Imagine if everything you ever knew disappeared forever. Your home, your office, your local shops, cinema, school – all of it gone, never to be returned to again.
This is the dilemma faced by tens of thousands of refugees in Japan who fled their homes when an earthquake and tsunami-damaged Fukushima's nuclear power plant, causing three major meltdowns – the largest nuclear disaster since Chernobyl in 1986.
How would you feel if your home was no longer safe? A radioactive wasteland? Would you return? Would you want to see what had happened to your usual haunts? Almost all of the 80,000 people forced to evacuate have felt compelled to return.

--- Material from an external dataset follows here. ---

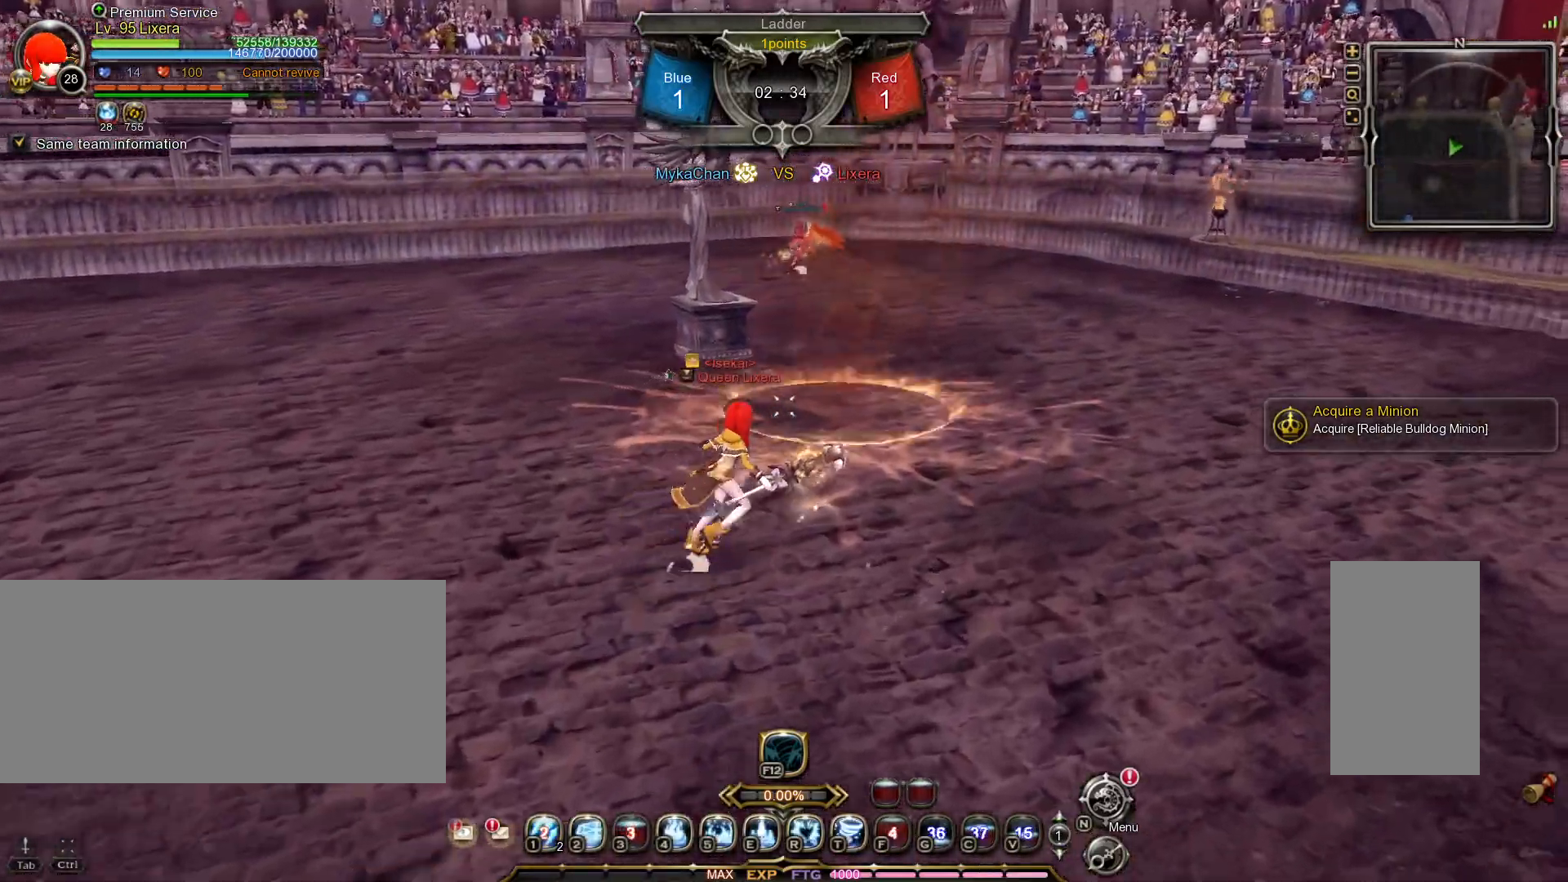
{"keys": ["a"], "mouse": [], "events": [[50, "d", "up"], [133, "a", "down"], [433, "w", "up"]]}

But when they have, they've struggled to recognise places that were once so familiar to them.
Through their series Retracing our Steps, French photographers Carlos Ayesta and Guillaume Bression have asked some of the 80,000 refugees who fled areas near Fukushima to return to the places they once knew – a project that has involved some considerable detective work as well as jumping through many administrative hoops.
When you look through these sombre images, it's impossible to imagine that these zones are deemed dangerous because in most cases, things are left as they were. It makes uncomfortable viewing and the accompanying stories further illustrate the sheer impact of the disaster.
Speaking of the project, the pair said: "Facing the camera, they were asked to act as normally as possible – as if nothing had happened. The idea behind these almost surreal photographs was to combine the banal and the unusual. The fact of the historical nuclear accident gives these images a real plausibility."